Nothing below is to be printed except the lines between the line holding "thumb mcp: (1333, 1065)" and the line holding "ring tip: (187, 65)", inclusive, each exactly as it appears.

Extracted data entries
---
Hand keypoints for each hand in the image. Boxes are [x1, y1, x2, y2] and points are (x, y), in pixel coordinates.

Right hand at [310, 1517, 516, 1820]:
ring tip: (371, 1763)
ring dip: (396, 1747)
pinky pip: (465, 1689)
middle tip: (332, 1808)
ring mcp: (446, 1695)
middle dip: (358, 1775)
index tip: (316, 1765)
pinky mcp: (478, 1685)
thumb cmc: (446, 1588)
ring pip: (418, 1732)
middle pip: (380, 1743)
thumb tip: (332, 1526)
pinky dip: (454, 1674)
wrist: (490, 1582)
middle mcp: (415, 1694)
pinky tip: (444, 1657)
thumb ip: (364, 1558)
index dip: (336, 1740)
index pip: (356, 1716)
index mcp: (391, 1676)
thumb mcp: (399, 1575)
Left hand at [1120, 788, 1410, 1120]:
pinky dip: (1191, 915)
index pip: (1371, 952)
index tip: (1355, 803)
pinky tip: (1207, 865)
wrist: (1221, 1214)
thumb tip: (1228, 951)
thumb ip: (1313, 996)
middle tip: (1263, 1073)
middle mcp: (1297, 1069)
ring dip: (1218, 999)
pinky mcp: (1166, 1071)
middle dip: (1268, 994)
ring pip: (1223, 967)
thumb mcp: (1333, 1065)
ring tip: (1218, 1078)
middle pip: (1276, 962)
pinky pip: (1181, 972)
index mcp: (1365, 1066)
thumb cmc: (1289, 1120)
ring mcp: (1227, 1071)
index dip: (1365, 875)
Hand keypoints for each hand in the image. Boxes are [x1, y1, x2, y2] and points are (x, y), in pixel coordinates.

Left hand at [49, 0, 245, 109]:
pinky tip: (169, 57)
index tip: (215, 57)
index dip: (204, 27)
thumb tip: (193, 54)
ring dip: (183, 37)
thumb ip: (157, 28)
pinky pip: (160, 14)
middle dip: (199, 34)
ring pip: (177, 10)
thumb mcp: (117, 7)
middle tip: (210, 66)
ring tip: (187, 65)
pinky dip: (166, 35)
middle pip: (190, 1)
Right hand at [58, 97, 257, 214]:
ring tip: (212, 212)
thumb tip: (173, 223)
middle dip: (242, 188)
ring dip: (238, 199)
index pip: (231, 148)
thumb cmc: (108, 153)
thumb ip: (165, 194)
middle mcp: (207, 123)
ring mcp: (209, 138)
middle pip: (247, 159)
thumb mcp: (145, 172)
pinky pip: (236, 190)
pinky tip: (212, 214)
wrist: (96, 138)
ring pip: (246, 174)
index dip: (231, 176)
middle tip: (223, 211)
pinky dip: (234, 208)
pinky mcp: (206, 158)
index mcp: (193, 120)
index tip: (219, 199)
---
[Task output]
thumb mcp: (1333, 1065)
ring tip: (1218, 1078)
middle pip: (1276, 962)
pinky pip: (1181, 972)
index mcp: (1365, 1066)
thumb cmc: (1289, 1120)
ring mcp: (1227, 1071)
index dip: (1365, 875)
Hand keypoints for each hand in the image. Boxes are [x1, y1, x2, y2] and points are (x, y), in pixel coordinates.

Left hand at [49, 0, 245, 109]:
pinky tip: (169, 57)
index tip: (215, 57)
index dip: (204, 27)
thumb tip: (193, 54)
ring dip: (183, 37)
thumb ip: (157, 28)
pinky pip: (160, 14)
middle dip: (199, 34)
ring pip: (177, 10)
thumb mcp: (117, 7)
middle tip: (210, 66)
ring tip: (187, 65)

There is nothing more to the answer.